Yes, that's correct. PHP_CodeSniffer has been around for quite a while, so it's seen a lot of different PHP versions and has tried to maintain backwards compatibility as much as possible through these sort of backfills. It's a QA tool, so it's important it meets developers at the PHP version they are at, not just where they would like to be.
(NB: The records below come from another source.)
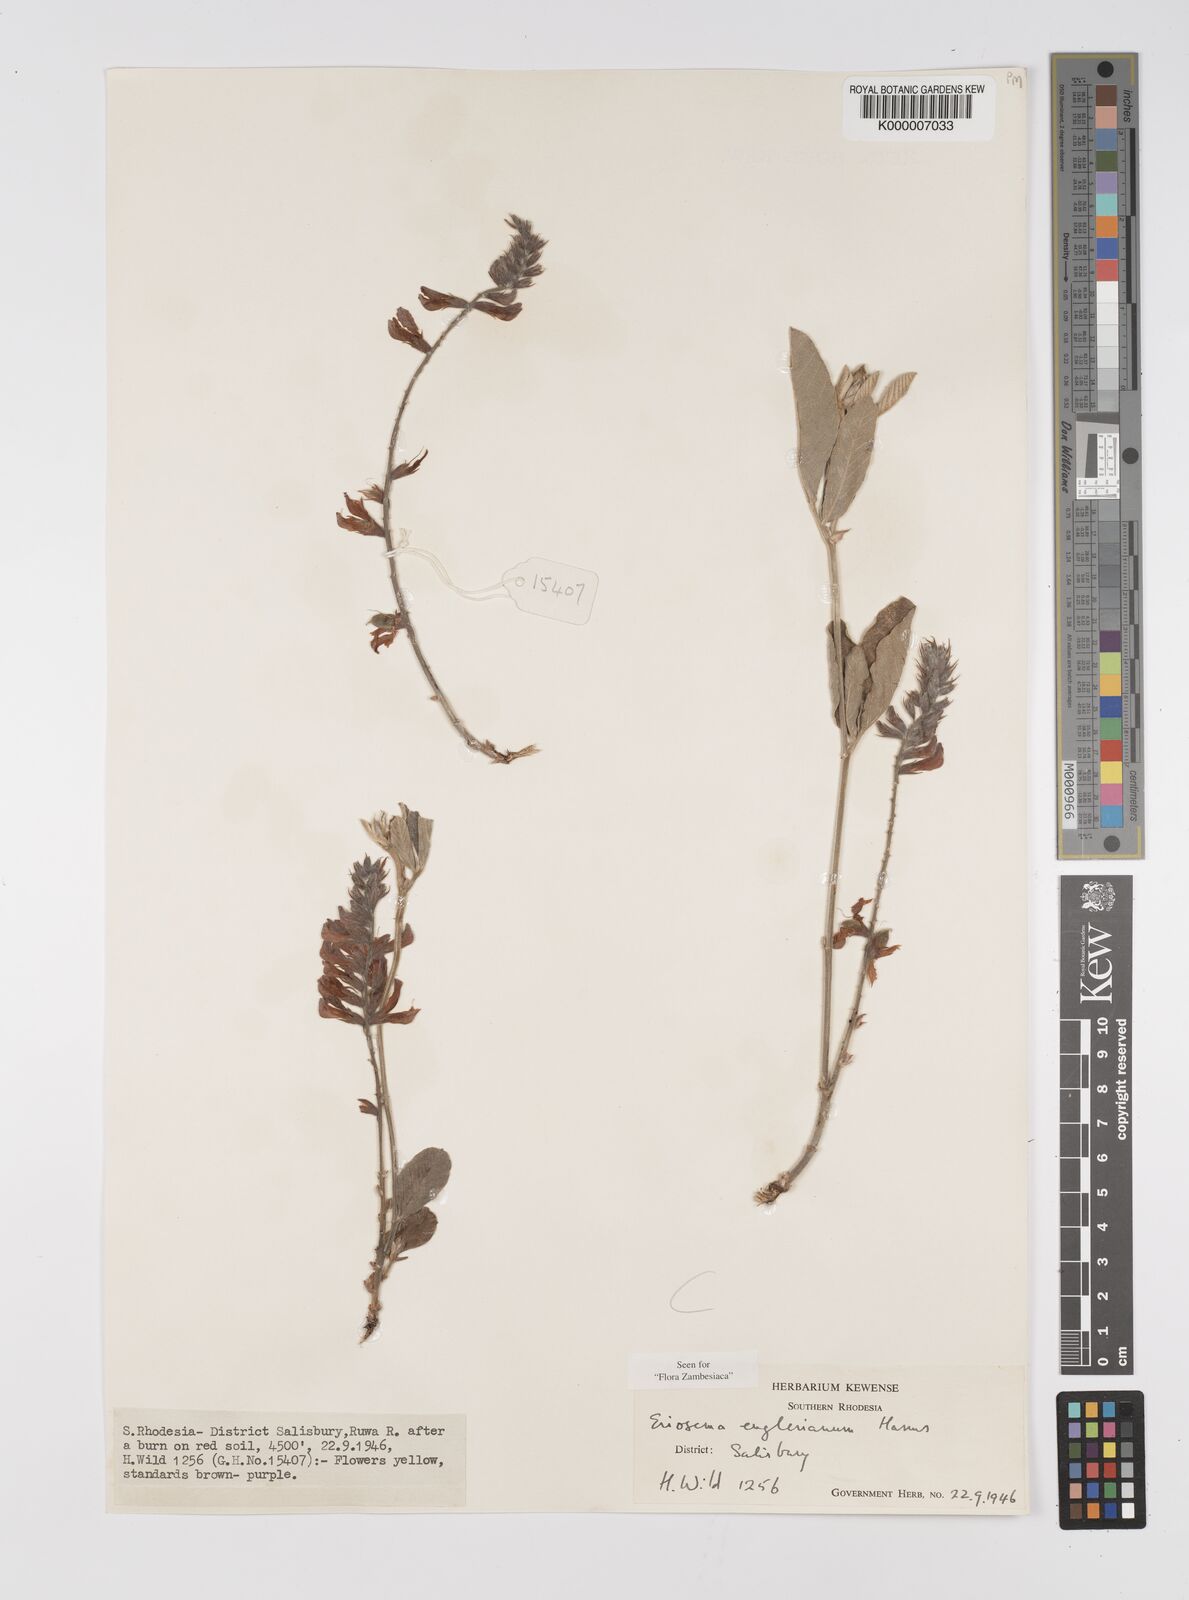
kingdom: Plantae
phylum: Tracheophyta
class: Magnoliopsida
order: Fabales
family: Fabaceae
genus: Eriosema
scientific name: Eriosema englerianum
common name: Blue bush
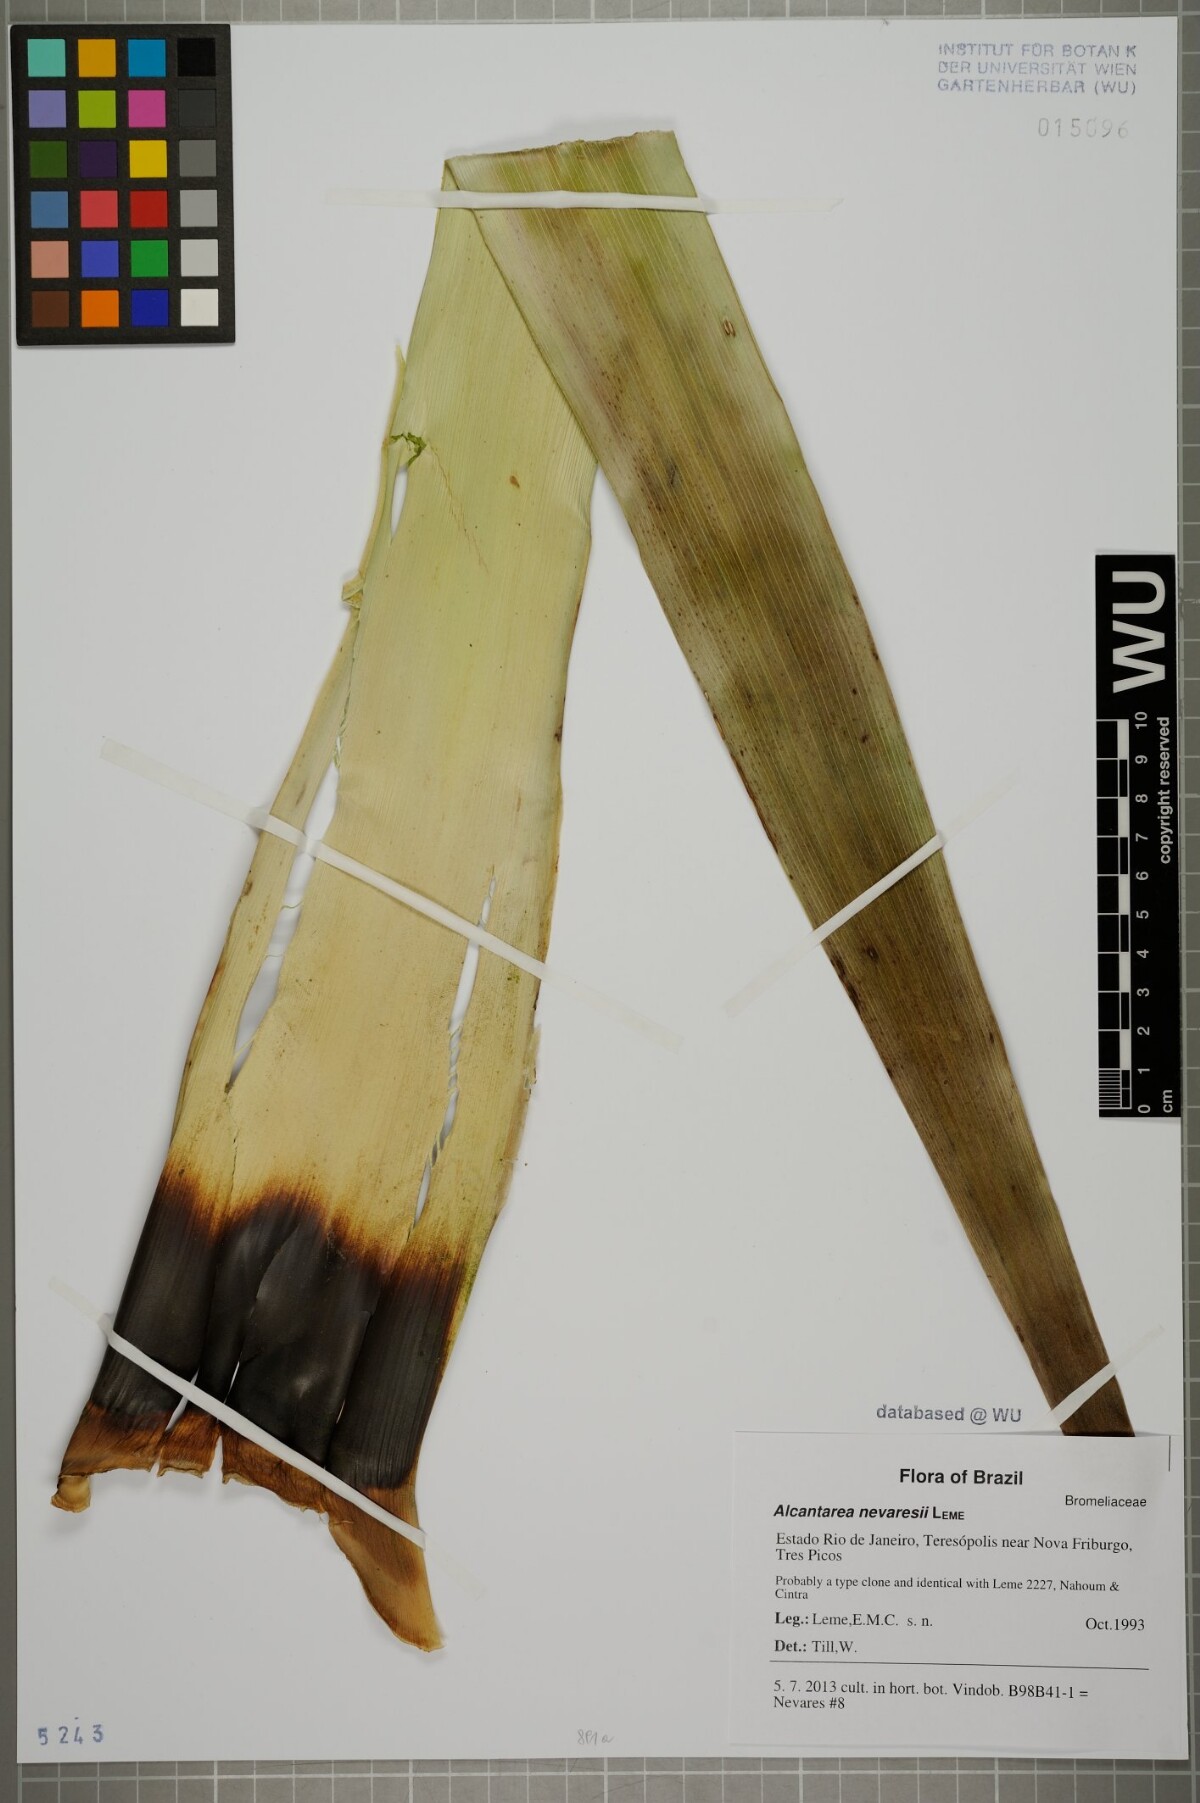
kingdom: Plantae
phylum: Tracheophyta
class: Liliopsida
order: Poales
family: Bromeliaceae
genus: Alcantarea
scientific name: Alcantarea nevaresii
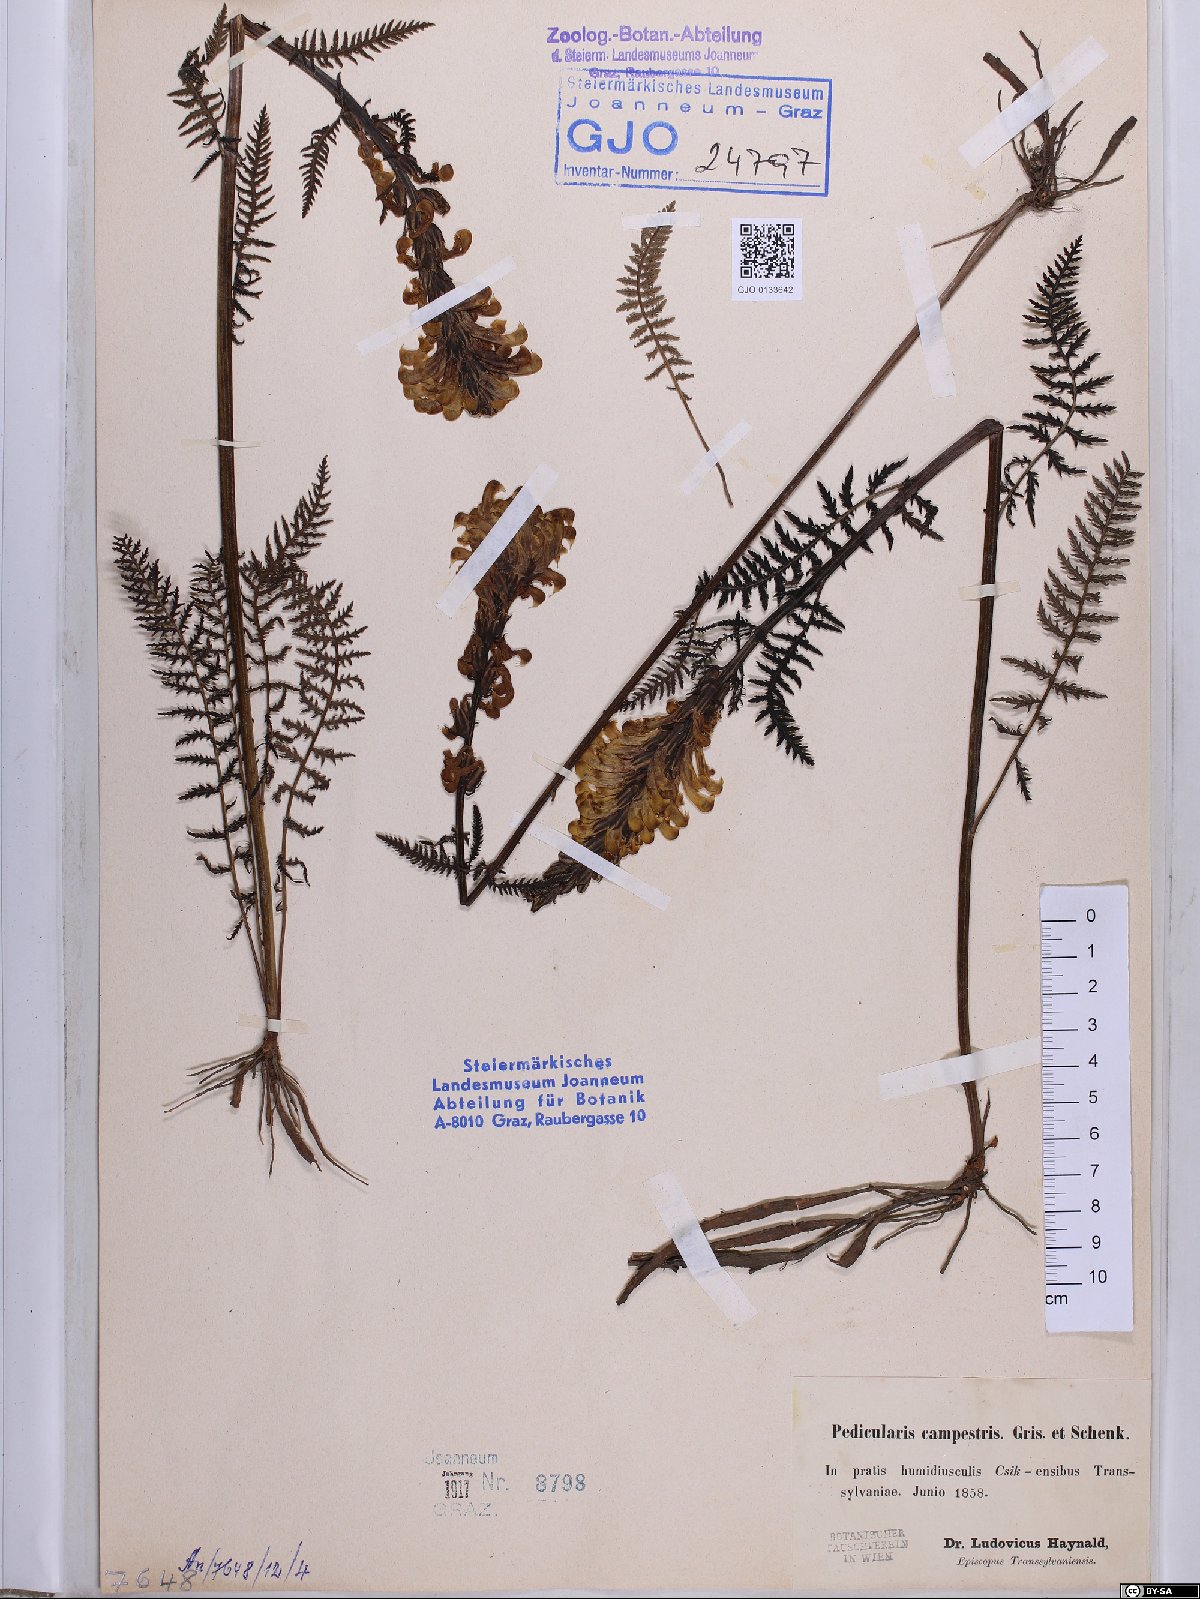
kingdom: Plantae
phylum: Tracheophyta
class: Magnoliopsida
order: Lamiales
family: Orobanchaceae
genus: Pedicularis
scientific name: Pedicularis comosa
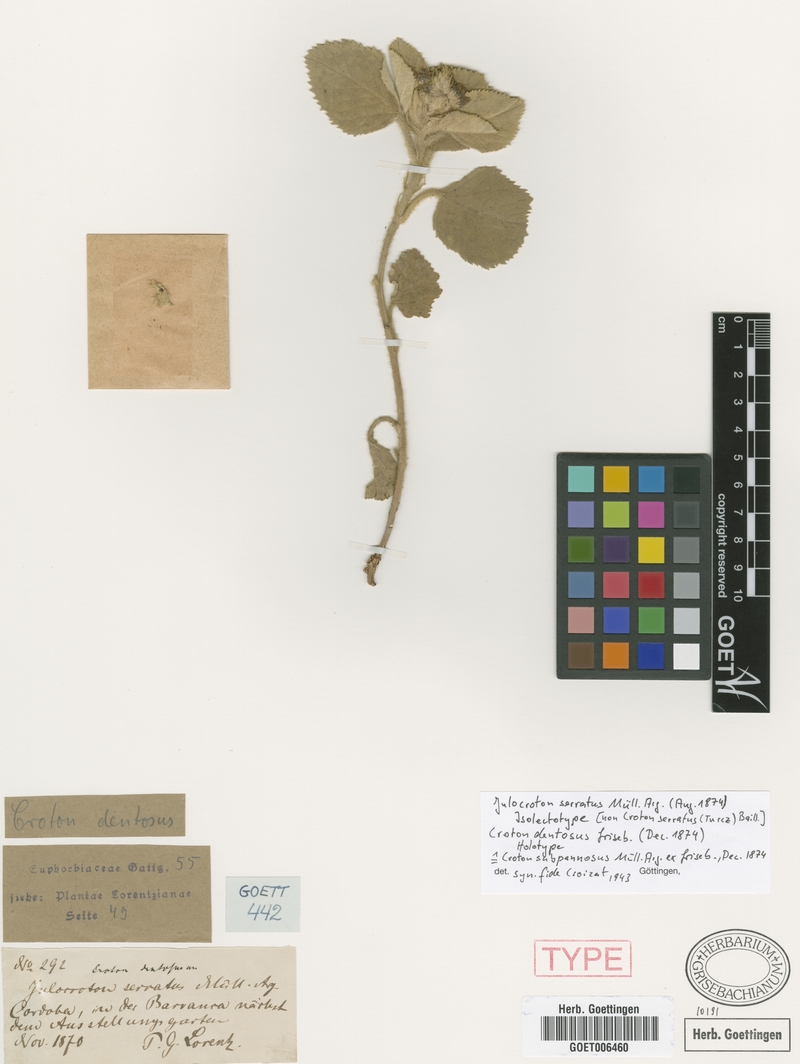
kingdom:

I don't have any plans to implement the TOKEN_PARSE flag as my top priority is to ensure the token stack remains the same throughout PHP_CodeSniffer versions to enable custom sniffs to be migrated with as little work as possible.

I'm going to close this issue so it is clear no work is planned here, but thanks for raising it as it turned into a very worthwhile discussion. Feel free to continue, as I can always reopen if there is a benefit to changing the behaviour of the tokenizer that I'm not seeing yet.